Smoking status indeed exerts influence on the inflammatory process. On the results section, pages 8-9 lines 182-186 we did assess the potential influence of smoking on the reported associations and did not observe any indication of a confounding effect: “Analyses adjusting for smoking status (HR = 1.06; 95% CI: 1.01-1.11; p = 0.01) or stratifying according to smoking status did not display clear differences between groups (“never smokers”: HR = 1.07; 95% CI: 1.01-1.14; p = 0.03; “past smokers”: HR = 1.09; 95% CI: 0.99-1.19; p = 0.08; “current smokers”: HR = 1.07; 95% CI: 0.90-1.27; p = 0.47).”
4. Taken together from Comment #1 to #3, I suggest that the final
adjustment model should include age, BMI, smoking status, menopause
status (in women), myocardial infarction, T2DM, dementia, prevalent
cancer, lower limb disability ± FN-BMD (or LS-BMD) in each gender.

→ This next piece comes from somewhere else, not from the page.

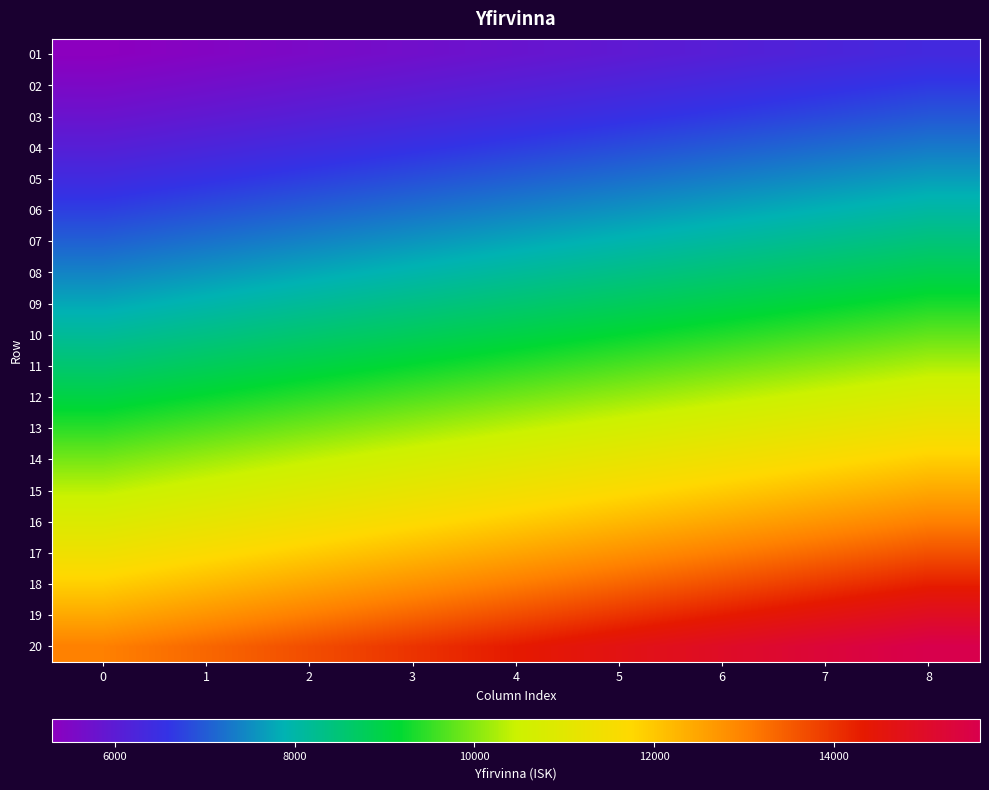

At 4, list the series in order from largest to smallest.

20, 19, 18, 17, 16, 15, 14, 13, 12, 11, 10, 09, 08, 07, 06, 05, 04, 03, 02, 01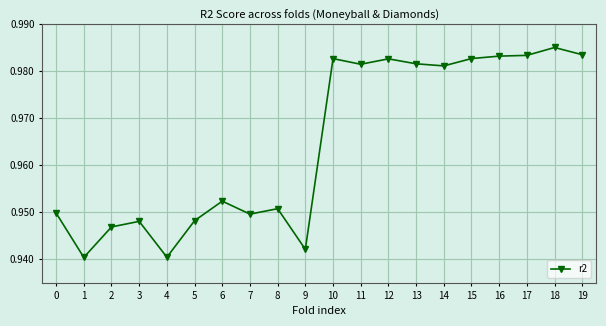

Between 14 and 15, which is larger?

15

As discussed above we see no indication of sex-specificity of the associations and practically all female participants of our study were post-menopausal. Further, power (reduce in sample size) and multiple testing will be issues making difficult the interpretation of the associations and their relation with covariates. We have performed the requested analyses, which are presented below but opted for not including in the paper considering the space constraints and leaving this decision to the editor’s discretion.
male 270 fractures in 1,863 participants; HR = 0.96; 95% CI: 0.85-1.17; p = 0.96
female 795 fractures in 2,586 participants; HR = 1.07; 95% CI: 1.01-1.14; p = 0.03
5. In Table 2, the authors presented the results of hip fracture and
vertebral fracture only after adjustment for age, sex, BMI. The results
after additional adjustment for other confounding factors, such as
smoking status, myocardial infarction, T2DM and so on, should be
presented in Table 2 as well.
We have performed the requested analyses to see that covariates did not essentially modify these associations:, hip fracture (HR = 1.09; 95% CI: 1.02-1.17; p = 0.008)vs. after (HR = 1.10; 95% CI: 1.01-1.20; p = 0.03); wrist fracture (HR = 1.06; 95% CI: 0.97-1.16; p = 0.21) vs. after (HR = 1.08; 95% CI: 0.98-1.19; p = 0.15); vertebral fracture(OR = 1.34; 95% CI: 1.14-1.58; p = 0.0004) vs. after (OR = 1.32; 95% CI: 1.09-1.59; p = 0.004). We added a sentence in the results section on page 8 lines 178-180:“As observed for any type of fracture, correction of the associations with hip and vertebral fracture were not affected by the inclusion of covariates in the models”.
6. The results about the associations between serum CRP levels and hip
bone geometry were presented from Page 8, Line 51 to Page 9, Line 7.
Are these results adjusted for confounding factors or not? The authors
should clarify the adjustment model.
The descriptions of the adjustments included in the models are specified in the Methods section on page 7 lines 135-139, we have procured to clarify the wording: ”Models for fracture, BMD and hip geometry were corrected for potential confounders, including: sex, age, and BMI;fracture analyses had additional adjustments for myocardial infarction, prevalent type 2 diabetes mellitus, dementia, prevalent cancer, lower limb disability, use of systemic corticosteroids and risk of falling” We have also specified in the results that the associations were corrected by covariates.
7. The distinctive point of this study is that it included the hip bone
geometry data. Therefore, the results about the association between
serum CRP levels and hip bone geometry should be emphasized, and thus
presented as a Table after applying for various adjustment models.
We appreciate the suggestion of the reviewer but we realize the paper is already lengthy and have chosen to present the results concisely in the text. At consideration of the editor we can include all the results in an additional table.